*Things to do*.
a. Please copy the Indyk passage word for word, starting with "[Read: The Iran" and going on through "pathway to peace.".
b. In the Indyk passage, what does Riyadh insist normalization will require?

*Supplied passage*.
<<<<

Indyk wrote that inserting an international peace conference, or a resumption of Israeli-Palestinian final-status negotiations, into the deal was tempting but doomed to fail. The factors that had confounded such efforts remained in force and had worsened. “Simply put,” he wrote, “the game is not worth the candle.” Better, he added, to focus on the more urgent and tangible objective of changing the situation on the ground in the West Bank.

As Indyk saw it, the deal would have to include irrevocable commitments on Israel’s part to tangibly improve the lives of Palestinians, including by transferring control of some land in the Israeli-controlled part of the West Bank. This would be Israel’s bill for normalization. For their part, the Palestinians would have to publicly back the deal and continue making important reforms, such as ending “pay to slay.” Indyk believed that if such a package could be assembled, it could form the basis of a peace deal signed on the White House lawn. Out of that deal, he wrote, “could come a commitment to seek the resumption of Israeli-Palestinian negotiations, not as a precondition for the Israeli-Saudi peace deal, but rather as its natural result.”

Indyk didn’t live to see whether that strategy would ever have another chance. The political conditions that he believed made a comprehensive peace impossible have become only more entrenched. But so has the logic of the alternative he outlined. The measures he described would not create a Palestinian state overnight, but they would halt the process by which such a state is being made physically impossible. And they would give Palestinians tangible evidence, for the first time in decades, that diplomacy can alter their daily lives by freezing and reversing settlement expansion, facilitating their freedom of movement, and empowering Palestinian self-governance.

For Israel, the strategic payoff would extend well beyond the Palestinian issue. After three years of war following October 7 and a war with Iran that most Israelis see as a failure, a regional deal could repair Israel’s fraying relationship with the United States, integrate Israel more fully into the Middle East through normalization with Saudi Arabia, and build a coalition capable of balancing Iran over the long term.

[Read: The Iran problem Trump can’t defer]

This approach will also be difficult for many American critics of Israel, on the left and the right, to accept, because it will require the United States to make commitments of its own. Riyadh has insisted that normalization will require a binding American security guarantee, regardless of how Democrats in Washington feel about Mohammed bin Salman. Indeed, the Saudis may be even harder to get on board with a regional deal after the Iran war than they were before. At the same time, the United States will need to recommit to its alliance with Israel if it embraces the regional pathway to peace.

There has been a clear recent push in both parties in the United States to punish Israel, but many of the proposed steps would be counterproductive. Broad arms embargoes on Israel or a hollowing-out of the alliance would make a regional settlement harder, not easier, to come by. Israel has legitimate security requirements against Iran, Hezbollah, Hamas, and other armed groups. Targeted pressure—on people and organizations involved in settler violence and the seizure of Palestinian land—is another matter, and the U.S. could certainly show less deference to Israel when the two countries’ interests diverge.

Another round of final-status negotiations between Israelis and Palestinians is very unlikely to produce a breakthrough. The more promising path is a regional bargain that changes the strategic calculus of Israelis, Palestinians, Arab states, and the United States. It would not deliver peace overnight. But it could stop and reverse a trajectory that has made peace impossible.

>>>>

*Supplied entries*.
<<<<

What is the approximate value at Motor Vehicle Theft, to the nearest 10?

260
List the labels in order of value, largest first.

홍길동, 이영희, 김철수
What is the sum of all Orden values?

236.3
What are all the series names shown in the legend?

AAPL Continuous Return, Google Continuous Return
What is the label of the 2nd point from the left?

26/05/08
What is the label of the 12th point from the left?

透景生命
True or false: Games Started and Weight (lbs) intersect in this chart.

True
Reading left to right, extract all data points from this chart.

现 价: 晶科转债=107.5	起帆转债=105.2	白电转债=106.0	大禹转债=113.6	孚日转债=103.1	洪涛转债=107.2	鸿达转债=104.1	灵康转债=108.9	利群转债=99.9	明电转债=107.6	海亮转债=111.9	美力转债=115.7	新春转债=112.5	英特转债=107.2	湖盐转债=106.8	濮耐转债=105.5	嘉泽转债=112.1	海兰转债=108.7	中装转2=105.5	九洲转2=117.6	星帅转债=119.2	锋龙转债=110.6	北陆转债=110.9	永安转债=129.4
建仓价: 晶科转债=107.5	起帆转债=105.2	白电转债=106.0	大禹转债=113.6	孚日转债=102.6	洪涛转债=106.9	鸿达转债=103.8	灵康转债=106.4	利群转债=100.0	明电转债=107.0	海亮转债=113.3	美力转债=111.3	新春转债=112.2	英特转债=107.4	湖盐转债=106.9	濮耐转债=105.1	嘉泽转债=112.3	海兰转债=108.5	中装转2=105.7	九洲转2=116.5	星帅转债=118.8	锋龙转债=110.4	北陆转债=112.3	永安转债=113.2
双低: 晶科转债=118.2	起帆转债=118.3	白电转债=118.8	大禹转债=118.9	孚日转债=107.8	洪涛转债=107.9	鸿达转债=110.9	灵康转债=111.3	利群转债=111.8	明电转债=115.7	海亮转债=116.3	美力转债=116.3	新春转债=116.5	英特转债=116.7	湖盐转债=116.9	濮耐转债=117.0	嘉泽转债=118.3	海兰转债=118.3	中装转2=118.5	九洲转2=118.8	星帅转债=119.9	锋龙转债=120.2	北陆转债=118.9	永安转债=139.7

>>>>

*Answer list*.
a.
[Read: The Iran problem Trump can’t defer]

This approach will also be difficult for many American critics of Israel, on the left and the right, to accept, because it will require the United States to make commitments of its own. Riyadh has insisted that normalization will require a binding American security guarantee, regardless of how Democrats in Washington feel about Mohammed bin Salman. Indeed, the Saudis may be even harder to get on board with a regional deal after the Iran war than they were before. At the same time, the United States will need to recommit to its alliance with Israel if it embraces the regional pathway to peace.

b. A binding American security guarantee.